* **Задания**:
1. Ответьте по отрывку о Сибири:
(a) Кого, по отрывку, заставляли разводить свиней?
(b) Какую ГЭС грозились построить в Красноярском крае?
(c) Под что отданы леса на Нижней Тунгуске?
2. Перепишите слово в слово часть отрывка о Сибири от «У нас остается» до «для усть-илимских комбинатов.».
3. Допишите следующую часть отрывка о Сибири, начиная сразу после его последнего предложения.

* **Фрагмент страницы**:

******

У нас остается Россия
Шрифт:
Не было бы несчастья, да счастье помогло - это относится не к одному открытию величайших богатств на земле Сибирской, которые должны бы приносить блага, но приносили горе. Разорялась родовая земля маленького народа, а вместе с ней терял свои родовые черты и он. Ведь это же не анекдот, когда потомственных оленеводов с потерей отгонных пастбищ заставляли разводить свиней. Я был свидетелем, когда на XIX партконференции Алитет Немтуш-кин метался по коридорам Кремлевского дворца съездов, не зная, кому вручить письмо: если будет построена в Красноярском крае Туруханская ГЭС, водохранилище которой разольется на тысячу с лишним километров по земле его предков, это грозит уничтожением эвенкийскому народу по милости Минэнерго. Эвенки есть еще и в Иркутской области на Нижней Тунгуске, но там леса отданы под вырубки для усть-илимских комбинатов.

******

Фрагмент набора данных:
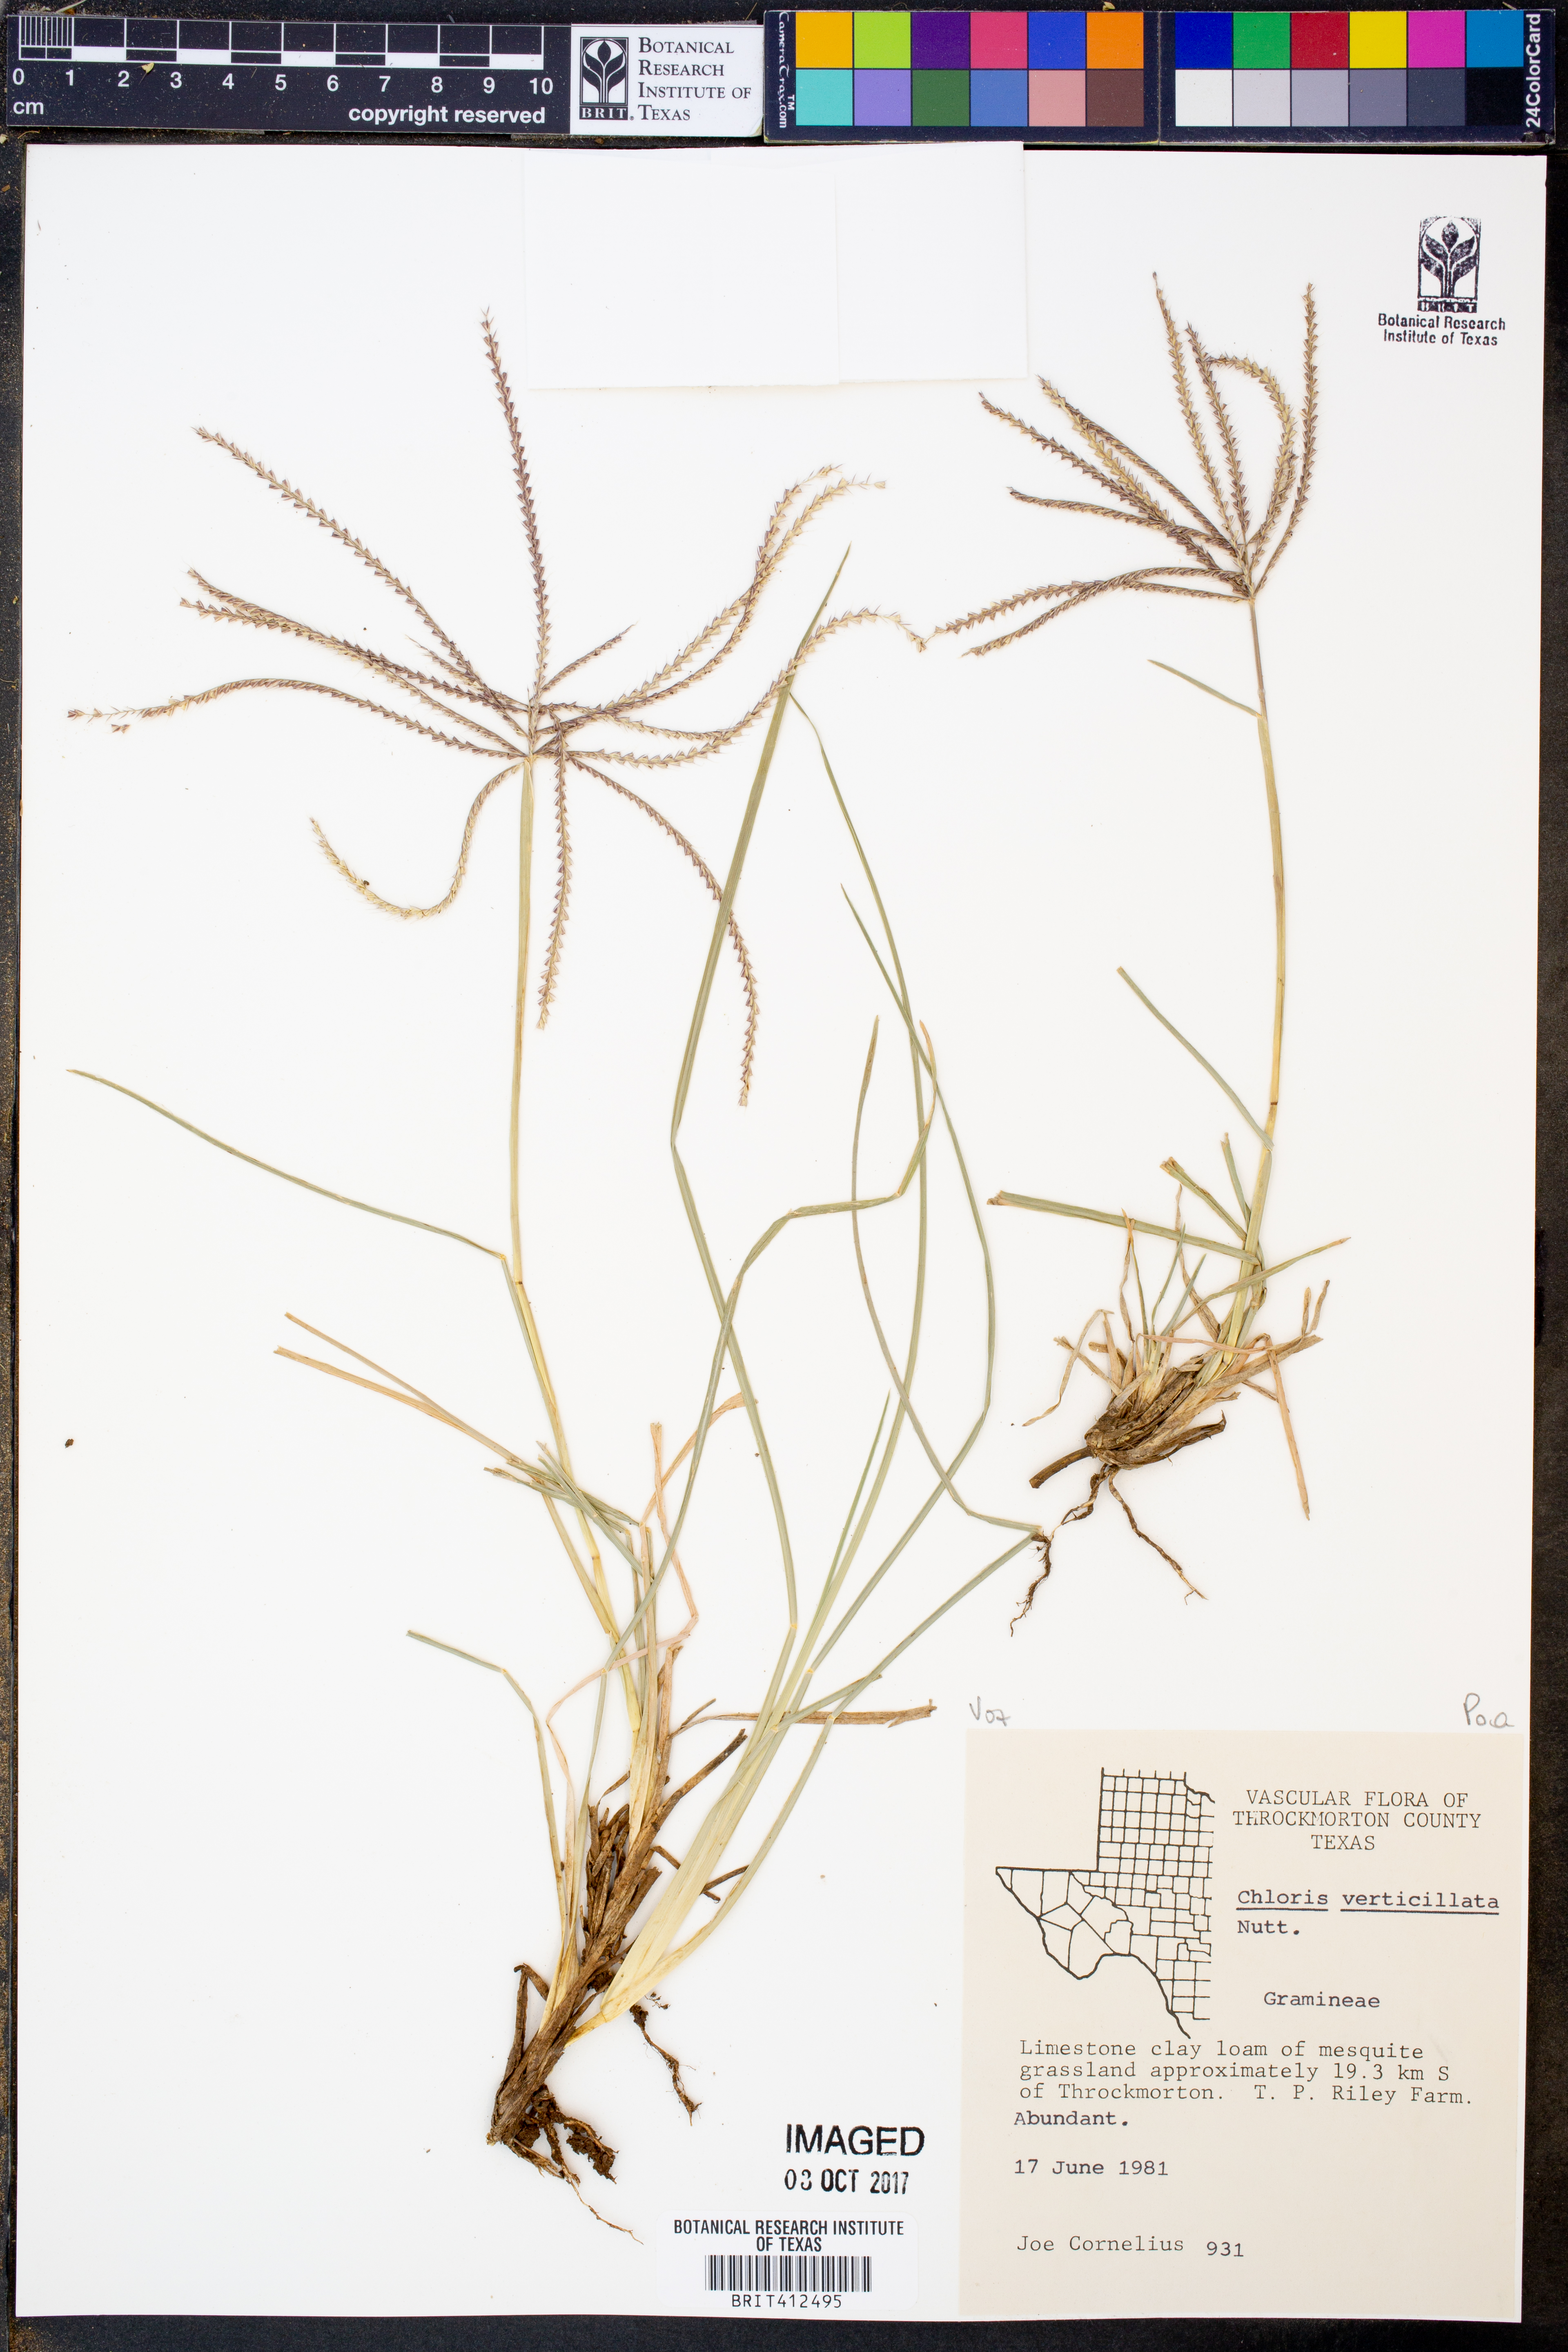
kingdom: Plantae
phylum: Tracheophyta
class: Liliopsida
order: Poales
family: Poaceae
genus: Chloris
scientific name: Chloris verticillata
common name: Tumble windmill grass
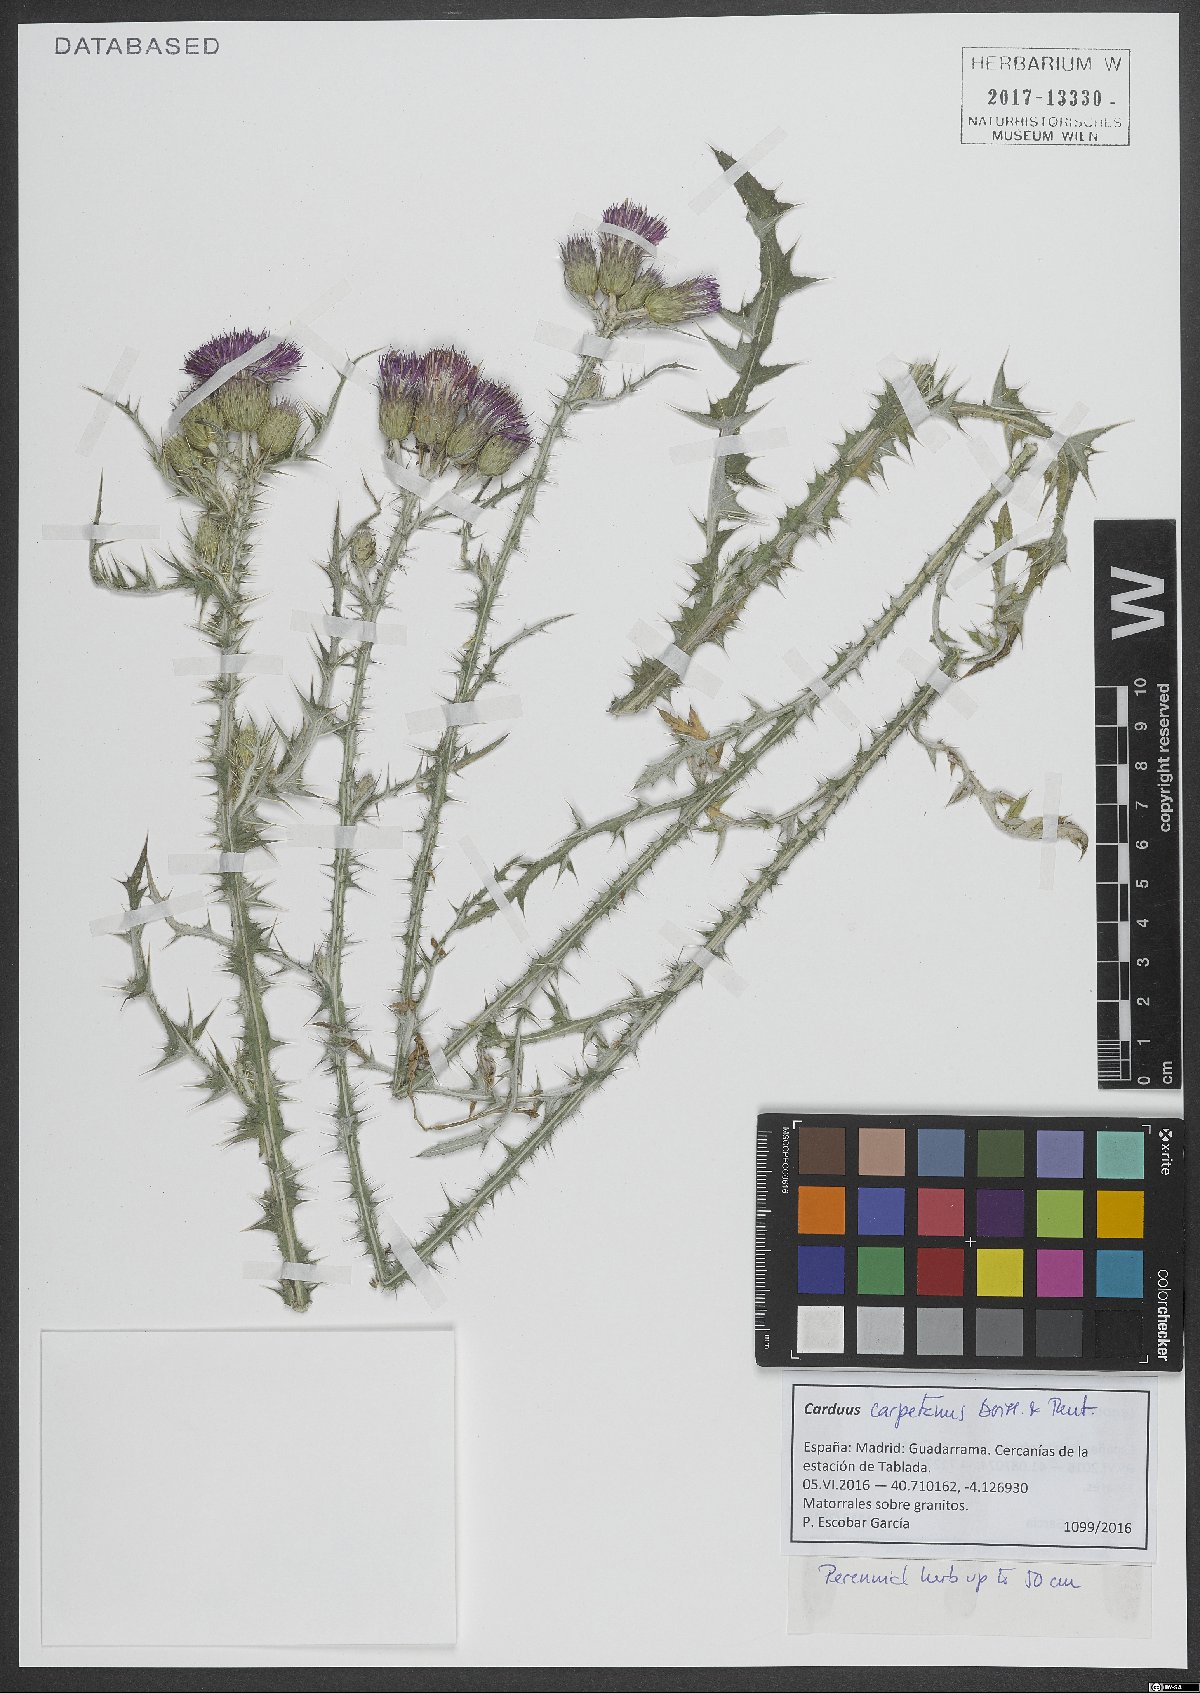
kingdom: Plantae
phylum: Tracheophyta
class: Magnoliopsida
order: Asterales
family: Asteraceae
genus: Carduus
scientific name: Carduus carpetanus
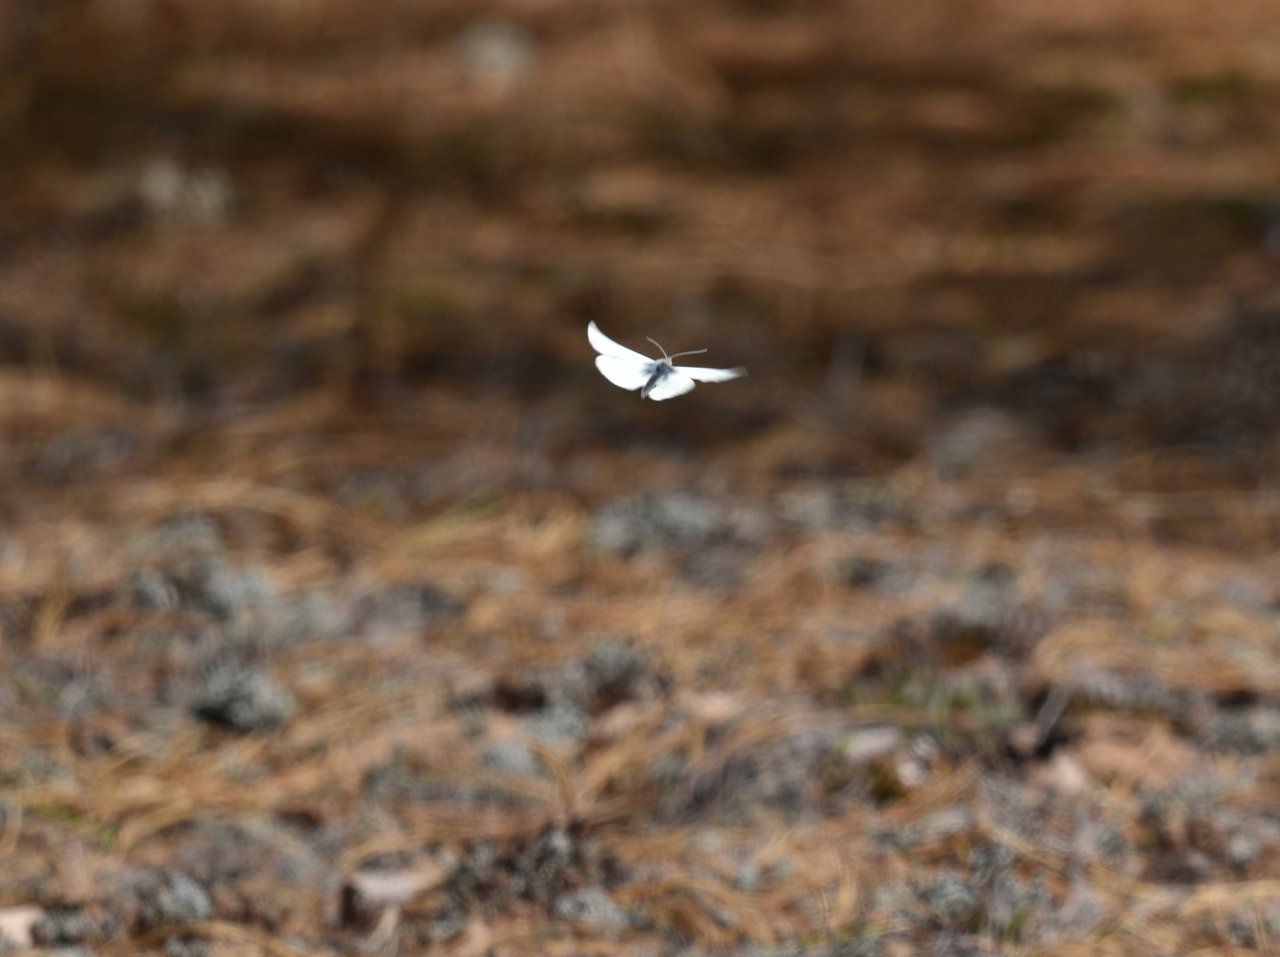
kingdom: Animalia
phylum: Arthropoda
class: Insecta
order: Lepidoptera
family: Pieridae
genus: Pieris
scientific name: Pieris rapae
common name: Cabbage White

******

* **Ответы**:
1.
(a) Потомственных оленеводов, лишившихся отгонных пастбищ.
(b) Туруханскую ГЭС.
(c) Под вырубки для усть-илимских комбинатов.

2.
У нас остается Россия
Шрифт:
Не было бы несчастья, да счастье помогло - это относится не к одному открытию величайших богатств на земле Сибирской, которые должны бы приносить блага, но приносили горе. Разорялась родовая земля маленького народа, а вместе с ней терял свои родовые черты и он. Ведь это же не анекдот, когда потомственных оленеводов с потерей отгонных пастбищ заставляли разводить свиней. Я был свидетелем, когда на XIX партконференции Алитет Немтуш-кин метался по коридорам Кремлевского дворца съездов, не зная, кому вручить письмо: если будет построена в Красноярском крае Туруханская ГЭС, водохранилище которой разольется на тысячу с лишним километров по земле его предков, это грозит уничтожением эвенкийскому народу по милости Минэнерго. Эвенки есть еще и в Иркутской области на Нижней Тунгуске, но там леса отданы под вырубки для усть-илимских комбинатов.

3.
Нет больше у России запасной земли, каковой считалась Сибирь с половинной территорией страны. В считаные десятилетия успели выпотрошить этого великана. Так и не согрев Сибирь ни турбинами, ни углем, ни нефтью и газом, ни вырубленными лесами, начинают взыскивать: холодный, неуютный край.
На половине страны живет десятая часть населения -разве это не говорит о том, что условий для жизни здесь так и не создали, что считали и продолжают считать Сибирь лишь рабочей площадкой, что нашли выгодней возить сюда за тридевять земель вахтовые смены, чем обхаживать эту землю. Но такая «выгода» оборачивается таким уроном, что на эту гору потерь взобраться потрудней, чем на Гималаи.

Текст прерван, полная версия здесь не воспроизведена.